GIVEN DATA —
☆ ☆ ☆ ☆

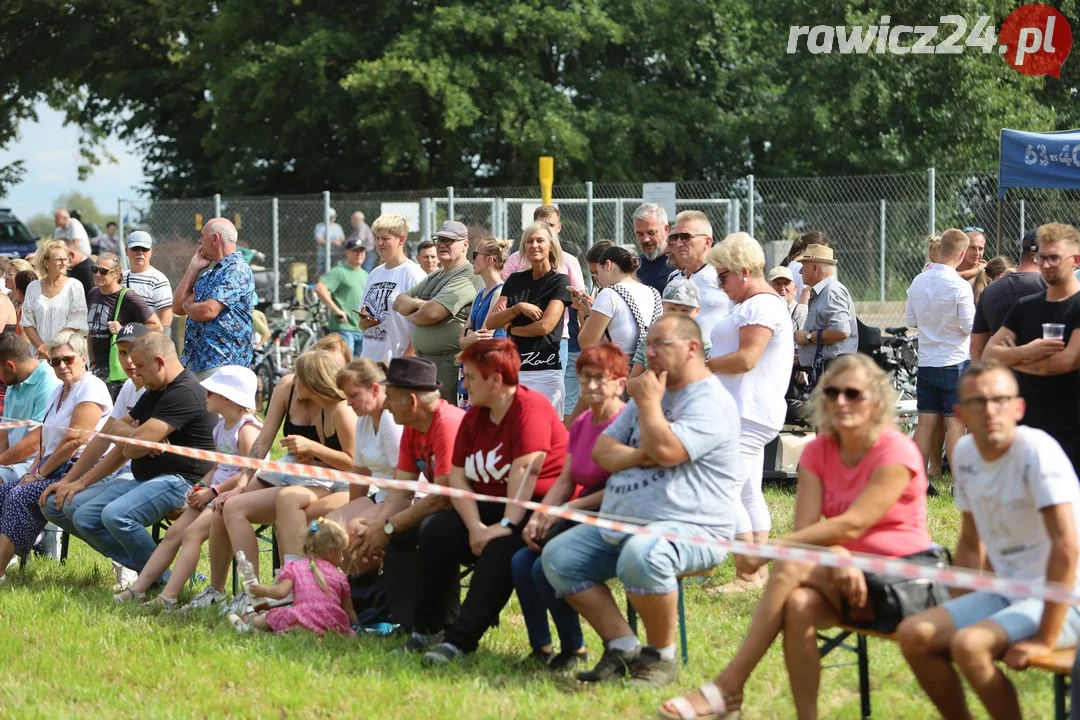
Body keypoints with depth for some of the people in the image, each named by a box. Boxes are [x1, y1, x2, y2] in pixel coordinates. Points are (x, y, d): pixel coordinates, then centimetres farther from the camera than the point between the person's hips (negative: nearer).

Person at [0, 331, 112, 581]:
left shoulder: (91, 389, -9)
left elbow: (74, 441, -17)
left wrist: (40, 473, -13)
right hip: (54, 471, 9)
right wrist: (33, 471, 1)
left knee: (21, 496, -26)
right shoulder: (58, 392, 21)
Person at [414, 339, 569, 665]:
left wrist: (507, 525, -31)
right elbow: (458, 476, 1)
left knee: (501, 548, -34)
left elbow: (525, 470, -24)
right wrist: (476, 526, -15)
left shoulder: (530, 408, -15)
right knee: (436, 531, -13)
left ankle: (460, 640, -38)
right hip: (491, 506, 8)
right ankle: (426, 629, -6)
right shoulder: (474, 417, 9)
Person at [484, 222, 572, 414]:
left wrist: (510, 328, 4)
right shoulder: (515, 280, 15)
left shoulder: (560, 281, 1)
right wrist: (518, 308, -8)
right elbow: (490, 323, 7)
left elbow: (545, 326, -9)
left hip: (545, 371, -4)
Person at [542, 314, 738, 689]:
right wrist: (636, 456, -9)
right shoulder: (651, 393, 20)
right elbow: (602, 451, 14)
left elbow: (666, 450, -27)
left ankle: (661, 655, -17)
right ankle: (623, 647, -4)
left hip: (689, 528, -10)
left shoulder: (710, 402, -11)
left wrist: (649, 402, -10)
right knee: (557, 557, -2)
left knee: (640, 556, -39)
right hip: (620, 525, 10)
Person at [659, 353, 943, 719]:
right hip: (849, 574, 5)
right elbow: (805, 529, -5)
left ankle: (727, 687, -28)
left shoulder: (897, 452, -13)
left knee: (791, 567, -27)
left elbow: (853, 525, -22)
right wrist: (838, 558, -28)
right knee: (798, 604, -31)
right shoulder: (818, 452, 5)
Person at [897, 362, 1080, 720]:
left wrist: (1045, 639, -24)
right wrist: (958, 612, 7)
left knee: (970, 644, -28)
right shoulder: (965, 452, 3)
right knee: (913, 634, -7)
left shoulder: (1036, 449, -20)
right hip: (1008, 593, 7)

☆ ☆ ☆ ☆

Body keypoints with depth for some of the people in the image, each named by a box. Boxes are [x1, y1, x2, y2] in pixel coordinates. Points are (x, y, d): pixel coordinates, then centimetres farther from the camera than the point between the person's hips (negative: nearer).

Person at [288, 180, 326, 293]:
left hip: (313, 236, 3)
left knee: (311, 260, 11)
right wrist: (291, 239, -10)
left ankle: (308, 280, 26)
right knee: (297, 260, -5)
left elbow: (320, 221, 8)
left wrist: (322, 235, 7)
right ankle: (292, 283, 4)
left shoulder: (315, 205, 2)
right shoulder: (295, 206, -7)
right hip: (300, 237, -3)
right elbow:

☆ ☆ ☆ ☆

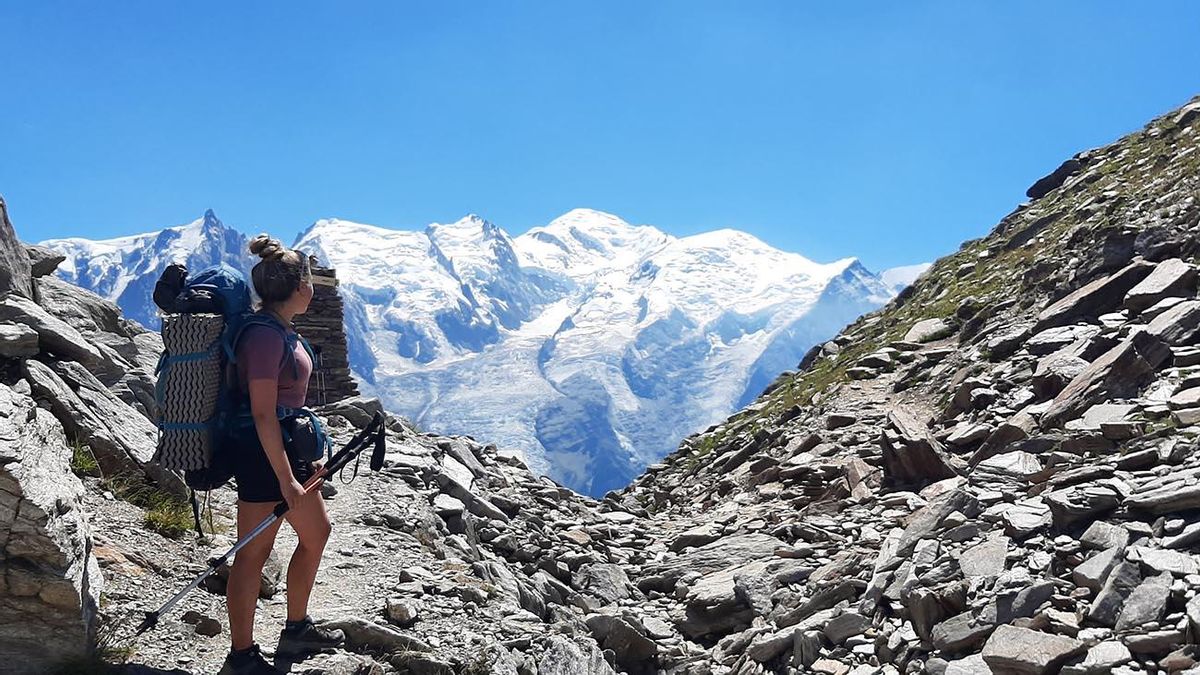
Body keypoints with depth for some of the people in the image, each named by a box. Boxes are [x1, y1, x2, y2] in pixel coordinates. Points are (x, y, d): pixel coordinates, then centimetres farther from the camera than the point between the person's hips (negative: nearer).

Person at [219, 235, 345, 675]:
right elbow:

☆ ☆ ☆ ☆

WHAT TO WORK ON —
Look through the records above for the string "knee", then copy every line that has it.

RESPONSE AREA —
left knee: (21, 496, -26)
left knee: (501, 548, -34)
right knee: (436, 531, -13)
right knee: (557, 557, -2)
left knee: (640, 556, -39)
left knee: (791, 567, -27)
right knee: (798, 604, -31)
left knee: (970, 644, -28)
right knee: (913, 634, -7)
left knee: (311, 260, 11)
right knee: (297, 260, -5)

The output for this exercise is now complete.